I'll write it up and add it to the About/ToS pages, along with adding some internal documentation on process and nonce-generation, and then… do something about getting email stood up for this domain.

krveale commented 5 years ago

I think the possibility of abuse is a really important point: wheretofind.me could absolutely be used against someone's will in its current format, and would be a useful tool for the complete hooting dickholes at kiwifarms and other such places. Harassment campaigns often have people who collate together information that can be then distributed and weaponised among the horde, and sadly as it stands this'd be a very helpful tool for facilitating this. All you do is input all of the possible attack vectors to wheretofind.me without someone's consent, and then start sharing innocuous-seeming links online to your followers, who then dispense abuse en masse. Given how common it is for harassment campaigns to impersonate the people they attack, they'd probably also claim that the person shared the info themselves and was "proof" they were manufacturing drama, thus aren't really being attacked. (This claim happens a lot.) So yeah: That hadn't occurred to me as a possibility, but it's a very plausible application for the platform as it stands. The suggested method for letting people authenticate their accounts before deletion seems like a good one, too. To follow on from discussions on Pillowfort, another strategy that harassment campaigns use is to have someone follow a target and never interact with them, but then passes their posts and information back to the other members of the pack. The ability to control who follows you would be a helpful defence for that, since I've seen cases where people wrote a list of followers and started experimenting with selective bans until they figured out who the leaks were.

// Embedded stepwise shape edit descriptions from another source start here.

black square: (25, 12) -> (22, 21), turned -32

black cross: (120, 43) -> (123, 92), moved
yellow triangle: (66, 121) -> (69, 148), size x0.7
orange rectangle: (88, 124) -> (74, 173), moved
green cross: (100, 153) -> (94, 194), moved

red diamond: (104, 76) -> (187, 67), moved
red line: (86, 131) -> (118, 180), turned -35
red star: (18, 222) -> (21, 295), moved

wlonk commented 5 years ago

I've added a contact email and the policy that @ojacobson described (with a few small modifications). See https://wheretofind.me/tos/#abuse-and-deletion

I am gonna leave this open, because I think that we need to still consider @krveale's very good points about triangulating who's hate-following you, and demonstrating ownership of accounts.

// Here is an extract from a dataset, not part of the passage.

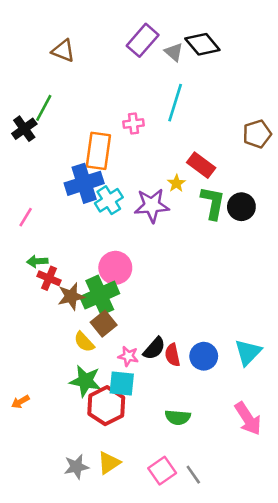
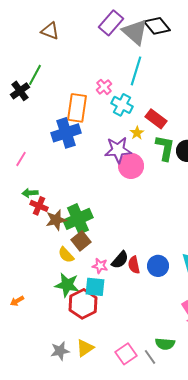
gray triangle: (174, 52) -> (135, 32), size x1.8
pink cross: (134, 124) -> (104, 87), turned -35
cyan cross: (109, 200) -> (122, 105), moved, turned -30
pink circle: (115, 268) -> (131, 166), moved
green semicircle: (178, 417) -> (165, 344), moved

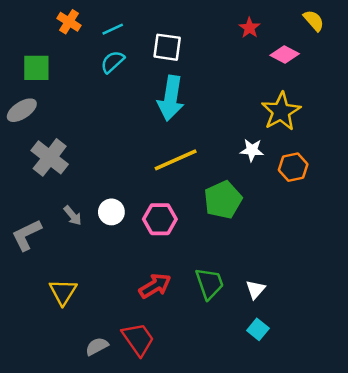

ojacobson commented 4 years ago

We recently received an abuse report that required serious thought, and we can probably use it to refine the practice and policy a bit.


About the complaint:

Salient facts about the complaint

(Obviously, I've left out specifics that could identify the profile or the petitioner.)

Investigation

Analysis

Concusions


This is the first time we've reviewed a profile in this level of detail, and I'll freely admit that I winged it at the time in conversation, rather than applying a principled approach up front. I'm content with the results, but justice and fairness are generally served by making the process both repeatable and reasonably transparent. Is this investigation worth codifying, either in a small way or a large one, so that the next proceeds on similar lines?

wlonk commented 4 years ago

Agree on all points.

As of this writing, no reply from the address that issued the complaint.

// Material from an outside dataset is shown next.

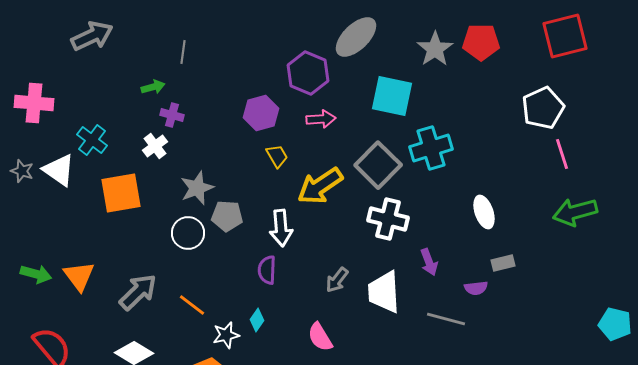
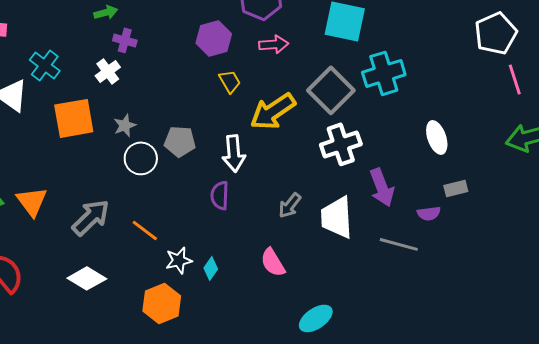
gray star: (197, 188) -> (125, 125), moved, size x0.7
white cross: (388, 219) -> (341, 144), turned -33
purple arrow: (429, 262) -> (382, 187), size x1.4
cyan diamond: (257, 320) -> (211, 268), moved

krveale commented 4 years ago

Thanks folks, I think this is an interesting problem that's been handled well - particularly with getting them to contact you from one of the accounts.

If we were being ULTRA paranoid, I might suggest that for future cases where you're concerned about the possibility someone's under attack - which would potentially be visible if they talked about it on some of their accounts, maybe? - contact from two accounts would be even better, just in case the person targeted has lost control of one of the accounts on the list due to a hack or social engineering or something.

Then again, if someone's talking about being attacked, I'm guessing that's a pretty intuitive flag there's a problem. On the OTHER other hand, it might also be a good reason to want to deep-six the WhereToFindMe account if people were hatefollowing? Hmm. Context I guess is always going to matter.

The main thing is that you're not automating this, which fixes 95% of problems with harassment cases.

wlonk commented 4 years ago

That's a very good point, about two accounts.

kahomono commented 4 years ago

Ya know how easy this would be if we had that Keybase integration... :)

On Fri, Apr 3, 2020 at 3:49 PM Kit La Touche notifications@github.com wrote:

That's a very good point, about two accounts.